The critical property of this module is what it does *not* do: it does not
approximate the likelihood. The Poisson model is exact (under the PRF
assumptions). The only approximation in Balance Wheel is in Module 2 -- the
neural SFS prediction :math:`\hat{\mathbf{M}}(\Theta) \approx \mathbf{M}(\Theta)`.
The likelihood evaluation itself is lossless.

Gradient flow
---------------

The gradient of the log-likelihood with respect to :math:`\Theta` flows through
all three modules via backpropagation:

.. math::

   \nabla_\Theta \,\ell = \sum_{j=1}^{n-1} \left(\frac{D_j}{\hat{M}_j} - 1\right)
   \cdot \nabla_\Theta \hat{M}_j

The term :math:`\nabla_\Theta \hat{M}_j` is the Jacobian of the neural SFS
prediction with respect to the demographic parameters. PyTorch computes this
automatically via its autograd engine. No finite differences, no adjoint ODE
solves, no numerical Jacobians.

.. admonition:: Gradient quality comparison

   - **dadi**: finite differences. :math:`\nabla_{\Theta_i} \ell \approx
     [\ell(\Theta + \epsilon \mathbf{e}_i) - \ell(\Theta - \epsilon \mathbf{e}_i)]
     / (2\epsilon)`. Requires :math:`2|\Theta|` forward solves. Sensitive to
     :math:`\epsilon` choice. Can be inaccurate for nearly flat likelihoods.

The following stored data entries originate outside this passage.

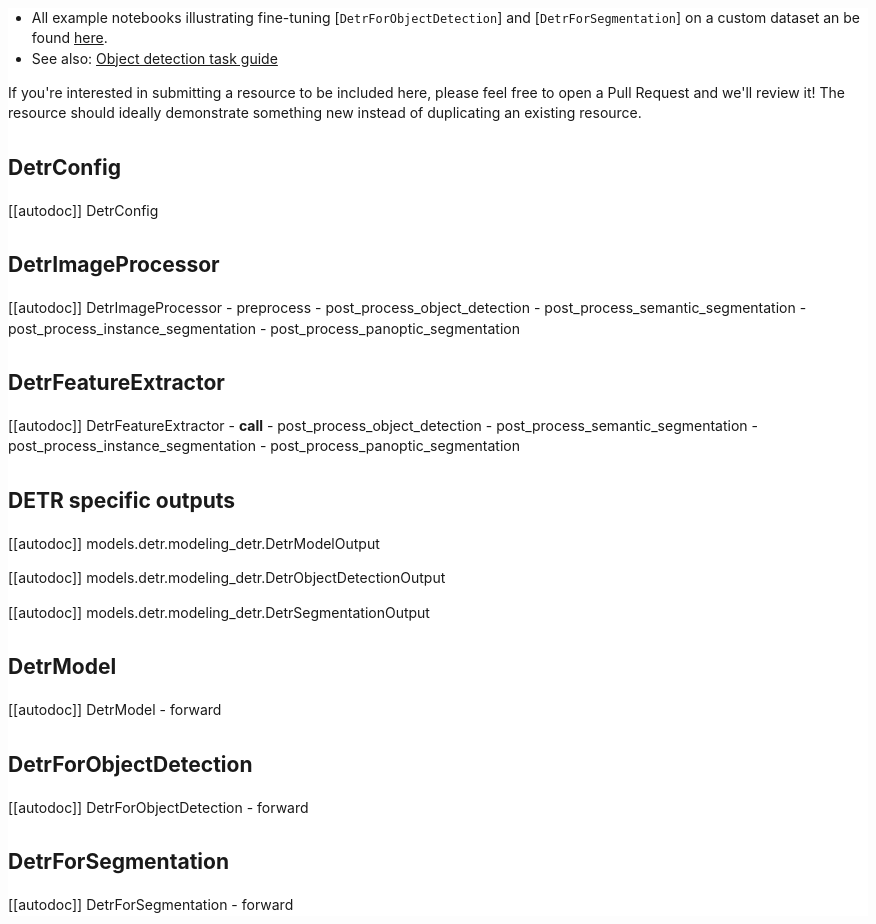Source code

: <PipelineTag pipeline="object-detection"/>

- All example notebooks illustrating fine-tuning [`DetrForObjectDetection`] and [`DetrForSegmentation`] on a custom dataset an be found [here](https://github.com/NielsRogge/Transformers-Tutorials/tree/master/DETR).
- See also: [Object detection task guide](../tasks/object_detection)

If you're interested in submitting a resource to be included here, please feel free to open a Pull Request and we'll review it! The resource should ideally demonstrate something new instead of duplicating an existing resource.

## DetrConfig

[[autodoc]] DetrConfig

## DetrImageProcessor

[[autodoc]] DetrImageProcessor
    - preprocess
    - post_process_object_detection
    - post_process_semantic_segmentation
    - post_process_instance_segmentation
    - post_process_panoptic_segmentation

## DetrFeatureExtractor

[[autodoc]] DetrFeatureExtractor
    - __call__
    - post_process_object_detection
    - post_process_semantic_segmentation
    - post_process_instance_segmentation
    - post_process_panoptic_segmentation

## DETR specific outputs

[[autodoc]] models.detr.modeling_detr.DetrModelOutput

[[autodoc]] models.detr.modeling_detr.DetrObjectDetectionOutput

[[autodoc]] models.detr.modeling_detr.DetrSegmentationOutput

## DetrModel

[[autodoc]] DetrModel
    - forward

## DetrForObjectDetection

[[autodoc]] DetrForObjectDetection
    - forward

## DetrForSegmentation

[[autodoc]] DetrForSegmentation
    - forward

   - **moments**: AD through ODE solver. Exact in principle, but can suffer from
     numerical instability for stiff systems (large population size changes) and
     high memory cost (storing intermediate ODE states for backprop).

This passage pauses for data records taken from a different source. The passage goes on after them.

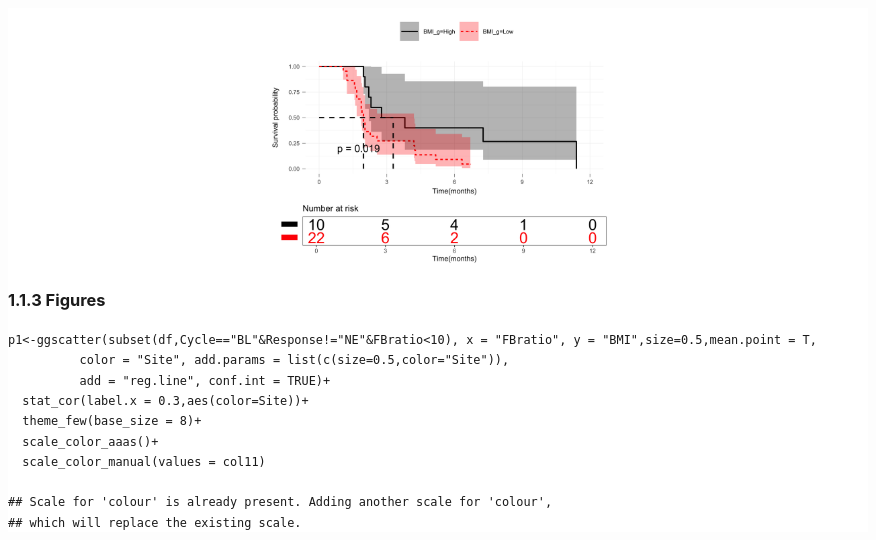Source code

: <img src="Visulaization_files/figure-markdown_strict/unnamed-chunk-3-1.png" width="40%" style="display: block; margin: auto;" />

### 1.1.3 Figures

    p1<-ggscatter(subset(df,Cycle=="BL"&Response!="NE"&FBratio<10), x = "FBratio", y = "BMI",size=0.5,mean.point = T,
              color = "Site", add.params = list(c(size=0.5,color="Site")),
              add = "reg.line", conf.int = TRUE)+
      stat_cor(label.x = 0.3,aes(color=Site))+
      theme_few(base_size = 8)+
      scale_color_aaas()+
      scale_color_manual(values = col11)

    ## Scale for 'colour' is already present. Adding another scale for 'colour',
    ## which will replace the existing scale.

   - **Balance Wheel**: standard backprop through a small MLP. Exact, fast,
     numerically stable. The MLP has no stiff dynamics, no PDE to discretize,
     no frequency grid to resolve.


Putting It All Together
=========================

The complete Balance Wheel model chains the three modules:

.. code-block:: python

   class BalanceWheel(nn.Module):
       def __init__(self, d_model=128, n_heads=4, n_layers_enc=2,
                    n_layers_pred=4, hidden=256, max_n=100):
           super().__init__()
           self.encoder = PiecewiseDemographyEncoder(
               d_model=d_model, n_heads=n_heads, n_layers=n_layers_enc)
           self.predictor = SFSPredictor(
               d_model=d_model, hidden=hidden,
               n_layers=n_layers_pred, max_n=max_n)

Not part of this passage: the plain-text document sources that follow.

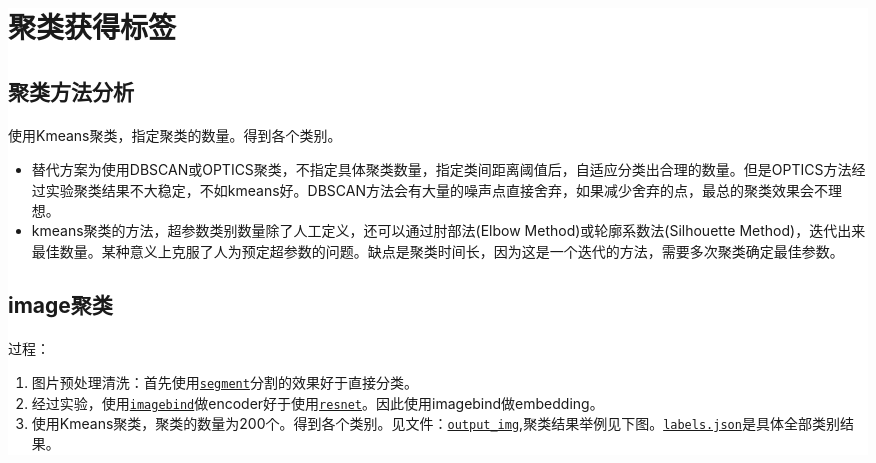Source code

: 

# 聚类获得标签

## 聚类方法分析
使用Kmeans聚类，指定聚类的数量。得到各个类别。
- 替代方案为使用DBSCAN或OPTICS聚类，不指定具体聚类数量，指定类间距离阈值后，自适应分类出合理的数量。但是OPTICS方法经过实验聚类结果不大稳定，不如kmeans好。DBSCAN方法会有大量的噪声点直接舍弃，如果减少舍弃的点，最总的聚类效果会不理想。
- kmeans聚类的方法，超参数类别数量除了人工定义，还可以通过肘部法(Elbow Method)或轮廓系数法(Silhouette Method)，迭代出来最佳数量。某种意义上克服了人为预定超参数的问题。缺点是聚类时间长，因为这是一个迭代的方法，需要多次聚类确定最佳参数。

## image聚类

过程：
1. 图片预处理清洗：首先使用[`segment`](https://github.com/dengxw66/Multimodal_MKT/segment/SemanticGuidedHumanMatting)分割的效果好于直接分类。
2. 经过实验，使用[`imagebind`](https://arxiv.org/abs/2305.05665)做encoder好于使用[`resnet`](https://github.com/KaimingHe/deep-residual-networks)。因此使用imagebind做embedding。
3. 使用Kmeans聚类，聚类的数量为200个。得到各个类别。见文件：[`output_img`](https://github.com/dengxw66/Multimodal_MKT/label/output_img),聚类结果举例见下图。[`labels.json`](https://github.com/dengxw66/Multimodal_MKT/label/output_img/labels.json)是具体全部类别结果。


<p align="center">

       def forward(self, log_sizes, log_times, n, theta_L):
           z = self.encoder(log_sizes, log_times)
           expected_sfs = self.predictor(z, n, theta_L)
           return expected_sfs

       def log_likelihood(self, log_sizes, log_times, observed_sfs, theta_L):
           n = observed_sfs.shape[-1] + 1
           expected_sfs = self.forward(log_sizes, log_times, n, theta_L)
           return poisson_log_likelihood(observed_sfs, expected_sfs)

.. list-table:: Computational complexity per module
   :header-rows: 1
   :widths: 25 25 50

   * - Module
     - Complexity
     - Bottleneck
   * - Demography Encoder
     - :math:`O(K^2 d)` (Transformer) or :math:`O(Sd)` (Neural ODE)
     - Self-attention over :math:`K` epochs (typically :math:`K \leq 10`)
   * - SFS Predictor
     - :math:`O(H^2 L_{\text{layers}})` (MLP)
     - Matrix multiplications in hidden layers
   * - Poisson Likelihood
     - :math:`O(n)`
     - One pass over :math:`n - 1` SFS entries
   * - Backpropagation
     - Same as forward
     - Automatic; no additional algorithmic complexity

Total: :math:`O(K^2 d + H^2 L_{\text{layers}} + n)`, dominated by the MLP's
hidden layers. For typical parameters (:math:`K \leq 10`, :math:`d = 128`,
:math:`H = 256`, :math:`L_{\text{layers}} = 4`, :math:`n \leq 100`), the
forward pass takes ~0.1 ms on a modern GPU. Compare this to moments' ~10 ms
for a single population or dadi's ~100 ms -- a 100--1000× speedup.

.. admonition:: The architecture is deliberately simple

   Balance Wheel uses MLPs where Mainspring uses Transformers and Escapement uses
   variational posteriors with Gumbel-softmax. This simplicity is not a
   limitation -- it reflects the nature of the problem. The mapping
   :math:`\Theta \to \mathbf{M}(\Theta)` is a smooth, low-dimensional function.
   It does not require the expressive power of attention mechanisms or the
   statistical sophistication of variational inference. A well-trained MLP is
   the right tool for this job, just as the balance wheel -- a simple oscillating
   mass -- is the right regulator for a mechanical watch.